Day 5: Shoulders OR Grappling Class
- I have been dabbling in a martial arts class taught by a friend that combines BJJ, Judo, and some other martial arts. It is all very practical stuff and it is a hell of a workout. These classes are typically 2 hours on Friday nights. If I don't attend class, I do the shoulder workout below.
Day 6: Shoulders (if not done Day 5) OR general light weight high rep all body workout, Ruck (new addition as of 2019)
- I personally love smith machine shoulder press (5x5). I also do machine shoulder press and occasionally dumbbell shoulder press. Mix it up!
- Standing military press is also great here.
- Some type of should raise like a front raise, side raise, combined raise, etc.
- It doesn't take much to exhaust the shoulders, so this is also typically a short day.
- For can work in some forearm work and grip strength as well which may sound silly but will help you with other workouts as your hand and forearm won't tire out as much during other exercises.
Day 7: Rest
- Enough Said
For Days 1, 3, and 5/6, I chose two days to be heavier lifts (around a 5x5 or a 4x8 rep structure) and the third day is a more intense HIIT (something like 3x15 or 3x20 at much lighter weight).
Random notes.
- If you are unfamiliar with the workouts, you may want to start on machines to gain some strength first. When you move to dumbbells or some barbell movements, you are really going to work some stabilization muscles you never worked before and it will make you feel very sore (and also may cause you do much less weight than you did on a machine - THAT IS OKAY)

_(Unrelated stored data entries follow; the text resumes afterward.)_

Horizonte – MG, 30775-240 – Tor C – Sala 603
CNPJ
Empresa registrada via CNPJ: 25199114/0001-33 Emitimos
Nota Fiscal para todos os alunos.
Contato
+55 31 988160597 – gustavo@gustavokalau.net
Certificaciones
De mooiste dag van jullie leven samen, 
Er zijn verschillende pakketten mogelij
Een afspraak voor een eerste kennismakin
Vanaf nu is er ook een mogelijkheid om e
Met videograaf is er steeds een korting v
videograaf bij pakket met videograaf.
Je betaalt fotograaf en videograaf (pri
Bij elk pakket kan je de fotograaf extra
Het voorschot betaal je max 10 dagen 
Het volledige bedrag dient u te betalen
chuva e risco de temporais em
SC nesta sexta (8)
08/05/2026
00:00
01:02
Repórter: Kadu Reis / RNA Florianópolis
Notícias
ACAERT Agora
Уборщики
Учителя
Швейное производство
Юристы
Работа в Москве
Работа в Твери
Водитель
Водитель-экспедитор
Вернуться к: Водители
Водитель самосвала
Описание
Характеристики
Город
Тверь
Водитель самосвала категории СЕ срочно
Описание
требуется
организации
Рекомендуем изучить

- General rule is low weight/high rep is best for most people. These are sets in the 12-20 range. These are also great for cardio and will put you in the fat burn zone if that is your goal.
- Moderate sets are like the 8-12 range.
- Heavy sets are either 6x3, 5x5, or going up in sets of 1 for a one rep max.

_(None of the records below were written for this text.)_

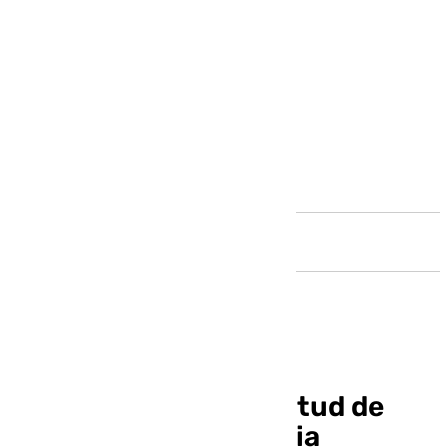
Andalucía
La plantilla del Juventud de
Torremolinos denuncia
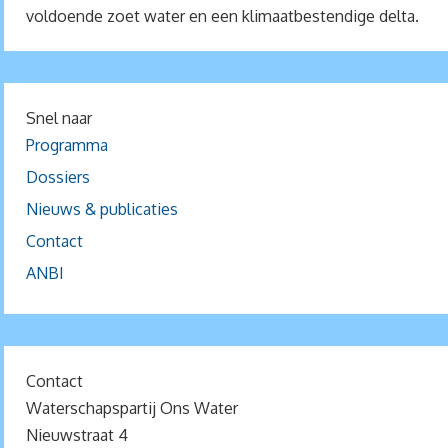
voldoende zoet water en een klimaatbestendige delta.
Snel naar
Programma
Dossiers
Nieuws & publicaties
Contact
ANBI
Contact
Waterschapspartij Ons Water
Nieuwstraat 4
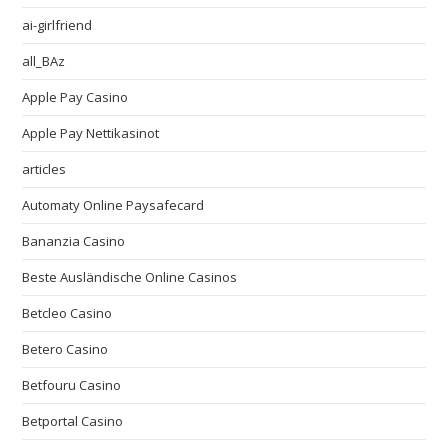
ai-girlfriend
all_BAz
Apple Pay Casino
Apple Pay Nettikasinot
articles
Automaty Online Paysafecard
Bananzia Casino
Beste Ausländische Online Casinos
Betcleo Casino
Betero Casino
Betfouru Casino
Betportal Casino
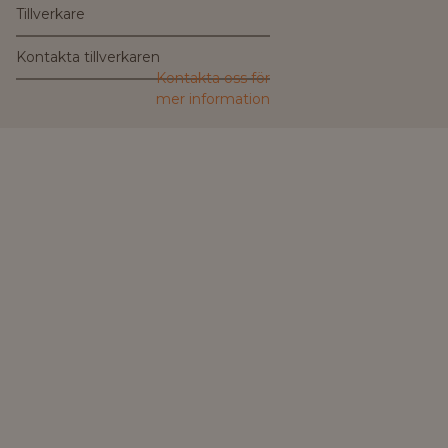
Tillverkare
Kontakta tillverkaren
Kontakta oss för
mer information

Again, my workout is going to vary soon as I try to shift into mostly the Julian Smith workouts, but this is my general workout structure for the past 2+ years.
And, for reference, here are some of my lifts. I don't put this down to brag because at my weight (~246) I should be doing better on most of these. I put this down so you can see the results of this particular workout model.
Deadlift - 1 x 470lbs
Squat - 5 x 315lbs (I don't go above 315 because I personally like my knees)
Bench - 1 x 315lbs
Leg Press - 5 x 1,030lbs (really only doing 70% of the weight on the sled)
Smith Shoulder Press - 5 x 200lbs
Lat Pulldown - 3 x 280lbs
Seated cable row 3 x230lbs
Box Jump - 46 inches
Once again, I am NOT a trainer. I mean I know them all at the gym and they taught me a lot of this but that doesn't make me a subject matter expert.